▶ _WORK TASK_:
Exact reproduction required: the lines below from the line with "24: (452, 370, 0.54)" to the line with "39: (129, 419, 0.56)", both ends included, and no others.

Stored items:
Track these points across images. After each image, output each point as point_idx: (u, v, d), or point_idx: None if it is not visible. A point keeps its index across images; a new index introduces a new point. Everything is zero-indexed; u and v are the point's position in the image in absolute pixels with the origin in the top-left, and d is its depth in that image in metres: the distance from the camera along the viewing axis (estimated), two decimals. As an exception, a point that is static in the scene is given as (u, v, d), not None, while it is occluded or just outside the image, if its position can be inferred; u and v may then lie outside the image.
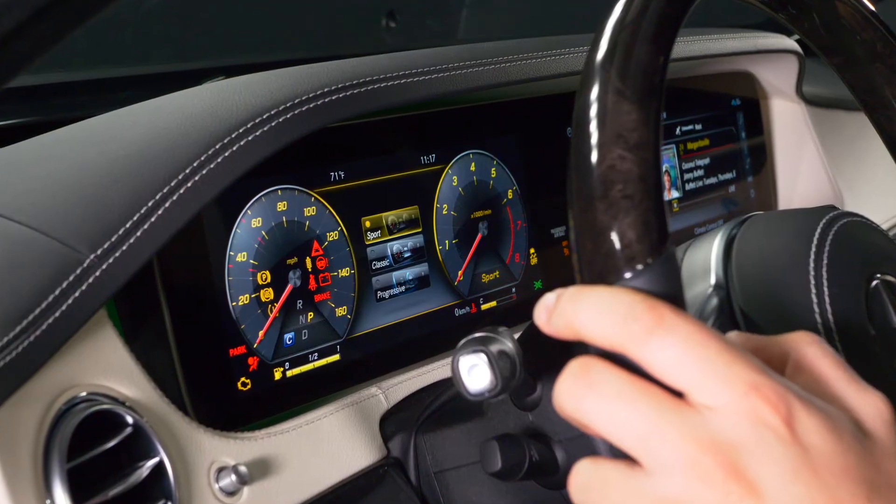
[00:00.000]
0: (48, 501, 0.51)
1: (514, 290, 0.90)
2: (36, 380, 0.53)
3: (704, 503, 0.34)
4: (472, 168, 0.87)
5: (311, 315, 0.74)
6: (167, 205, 0.58)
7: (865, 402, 0.39)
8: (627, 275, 0.38)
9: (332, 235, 0.76)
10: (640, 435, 0.35)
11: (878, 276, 0.63)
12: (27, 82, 1.04)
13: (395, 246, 0.80)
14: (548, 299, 0.40)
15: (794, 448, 0.34)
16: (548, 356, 0.59)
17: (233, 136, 0.62)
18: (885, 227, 1.27)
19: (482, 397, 0.54)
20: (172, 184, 0.58)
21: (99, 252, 0.55)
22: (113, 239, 0.55)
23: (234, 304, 0.69)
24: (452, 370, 0.54)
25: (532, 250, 0.92)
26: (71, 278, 0.53)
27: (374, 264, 0.79)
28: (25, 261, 0.54)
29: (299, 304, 0.73)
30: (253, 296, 0.70)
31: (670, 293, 0.38)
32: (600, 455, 0.39)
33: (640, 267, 0.38)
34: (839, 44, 0.57)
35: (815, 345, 0.41)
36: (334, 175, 0.76)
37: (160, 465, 0.57)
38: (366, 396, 0.74)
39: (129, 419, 0.56)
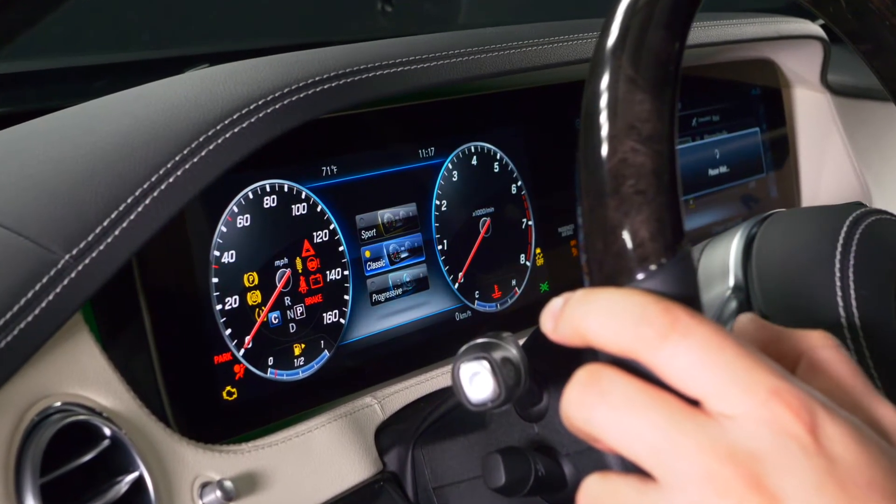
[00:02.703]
0: (20, 519, 0.51)
1: (518, 292, 0.90)
2: (7, 389, 0.53)
3: (723, 518, 0.34)
4: (474, 162, 0.87)
5: (301, 320, 0.74)
6: (147, 202, 0.58)
7: (884, 412, 0.39)
8: (640, 276, 0.38)
9: (324, 234, 0.76)
10: (654, 447, 0.35)
11: (909, 277, 0.63)
12: (-3, 70, 1.04)
13: (392, 246, 0.81)
14: (554, 304, 0.40)
15: (818, 459, 0.35)
16: (555, 363, 0.59)
17: (218, 127, 0.62)
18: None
19: (485, 407, 0.54)
20: (153, 179, 0.59)
21: (74, 252, 0.55)
22: (89, 238, 0.55)
23: (218, 307, 0.69)
24: (453, 378, 0.54)
25: (538, 250, 0.92)
26: (44, 280, 0.53)
27: (369, 265, 0.79)
28: (-4, 261, 0.54)
29: (289, 307, 0.73)
30: (239, 299, 0.70)
31: (686, 295, 0.38)
32: (611, 469, 0.39)
33: (653, 267, 0.38)
34: (867, 29, 0.57)
35: (831, 349, 0.41)
36: (326, 170, 0.76)
37: (140, 480, 0.57)
38: (360, 407, 0.74)
39: (107, 431, 0.56)
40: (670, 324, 0.36)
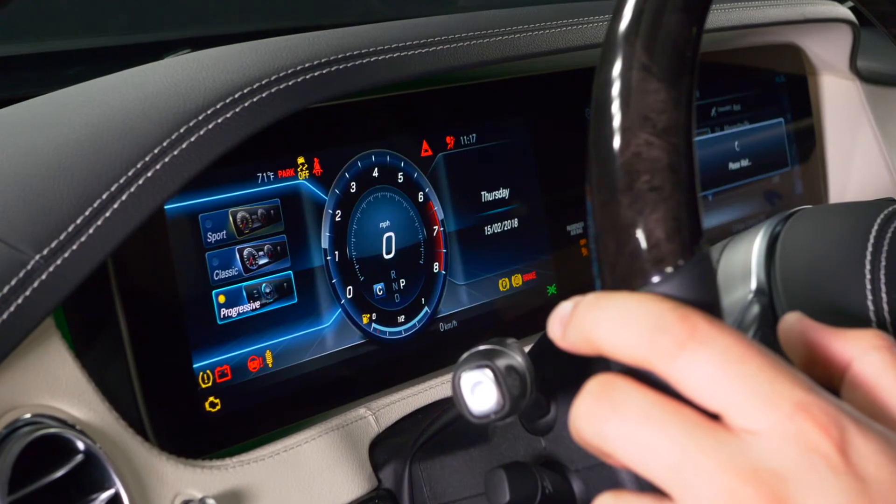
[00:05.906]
0: (-13, 540, 0.51)
1: (524, 295, 0.90)
2: (-28, 400, 0.53)
3: (743, 541, 0.34)
4: (476, 155, 0.87)
5: (291, 324, 0.74)
6: (124, 198, 0.58)
7: None
8: (655, 278, 0.38)
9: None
10: (671, 464, 0.35)
11: (945, 280, 0.63)
12: (-37, 57, 1.04)
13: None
14: (563, 309, 0.40)
15: (847, 478, 0.34)
16: (563, 373, 0.59)
17: (199, 118, 0.62)
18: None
19: (488, 419, 0.54)
20: (130, 174, 0.58)
21: (45, 252, 0.55)
22: (61, 237, 0.55)
23: (201, 312, 0.69)
24: (453, 388, 0.54)
25: (545, 250, 0.92)
26: (13, 282, 0.53)
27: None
28: (-40, 262, 0.54)
29: (277, 311, 0.73)
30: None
31: (704, 300, 0.38)
32: (624, 487, 0.39)
33: (669, 269, 0.38)
34: (899, 12, 0.57)
35: (882, 351, 0.40)
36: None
37: (116, 497, 0.57)
38: (353, 419, 0.74)
39: (81, 445, 0.56)
40: (688, 332, 0.36)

▶ _WRITTEN RESPONSE_:
24: (452, 370, 0.54)
25: (532, 250, 0.92)
26: (71, 278, 0.53)
27: (374, 264, 0.79)
28: (25, 261, 0.54)
29: (299, 304, 0.73)
30: (253, 296, 0.70)
31: (670, 293, 0.38)
32: (600, 455, 0.39)
33: (640, 267, 0.38)
34: (839, 44, 0.57)
35: (815, 345, 0.41)
36: (334, 175, 0.76)
37: (160, 465, 0.57)
38: (366, 396, 0.74)
39: (129, 419, 0.56)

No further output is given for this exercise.